## WORK ITEM:
If a line in the entries contains the string "крана", include that line in your answer.

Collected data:
== Segment start ==
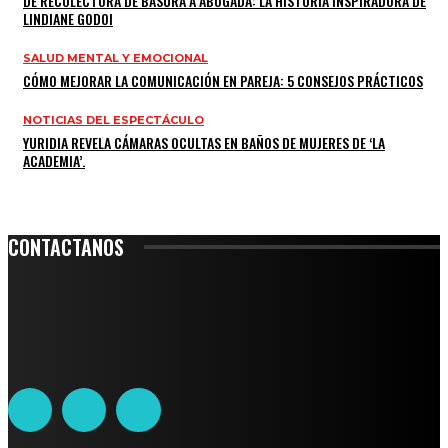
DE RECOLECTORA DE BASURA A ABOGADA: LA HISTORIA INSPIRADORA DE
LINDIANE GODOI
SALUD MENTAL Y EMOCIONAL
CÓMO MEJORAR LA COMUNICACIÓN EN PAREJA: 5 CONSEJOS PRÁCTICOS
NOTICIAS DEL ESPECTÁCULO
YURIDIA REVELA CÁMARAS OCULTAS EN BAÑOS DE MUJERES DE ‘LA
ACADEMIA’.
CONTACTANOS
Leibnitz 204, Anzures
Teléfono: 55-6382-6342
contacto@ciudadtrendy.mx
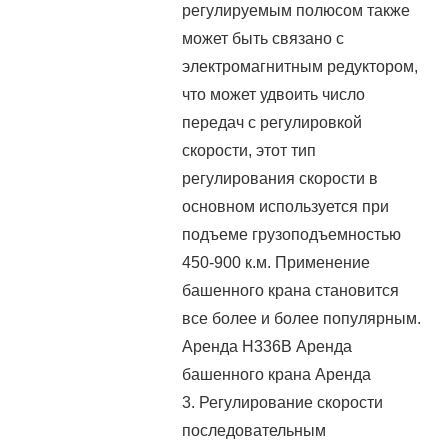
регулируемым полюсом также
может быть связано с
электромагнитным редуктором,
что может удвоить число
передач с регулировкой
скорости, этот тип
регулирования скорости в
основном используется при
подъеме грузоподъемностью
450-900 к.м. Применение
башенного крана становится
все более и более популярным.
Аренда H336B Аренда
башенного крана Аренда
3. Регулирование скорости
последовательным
== Segment end ==
== Segment start ==
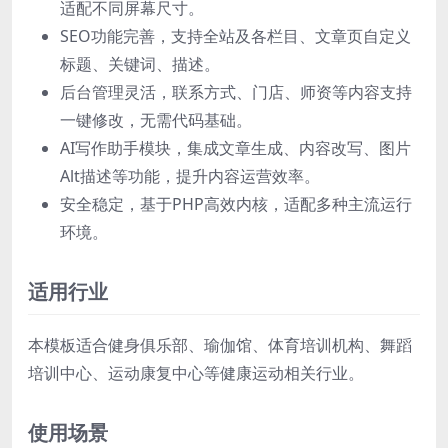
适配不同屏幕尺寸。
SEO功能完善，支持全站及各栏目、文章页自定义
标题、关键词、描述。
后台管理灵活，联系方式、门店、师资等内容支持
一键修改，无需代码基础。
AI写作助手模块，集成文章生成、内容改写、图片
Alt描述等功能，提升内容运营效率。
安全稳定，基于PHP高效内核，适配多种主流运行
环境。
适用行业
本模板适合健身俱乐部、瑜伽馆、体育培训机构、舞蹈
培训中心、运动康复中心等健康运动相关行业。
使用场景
== Segment end ==
== Segment start ==
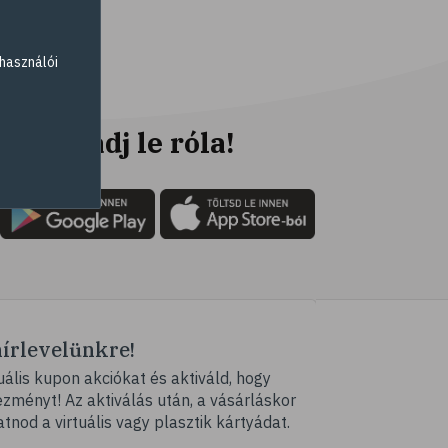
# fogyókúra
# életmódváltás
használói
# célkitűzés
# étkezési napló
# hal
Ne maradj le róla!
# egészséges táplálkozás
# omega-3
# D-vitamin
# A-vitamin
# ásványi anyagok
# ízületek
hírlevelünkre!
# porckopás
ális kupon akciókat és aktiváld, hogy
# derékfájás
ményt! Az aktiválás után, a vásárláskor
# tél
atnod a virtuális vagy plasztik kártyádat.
== Segment end ==
## RESPONSE TO THIS EXERCISE:
башенного крана становится
башенного крана Аренда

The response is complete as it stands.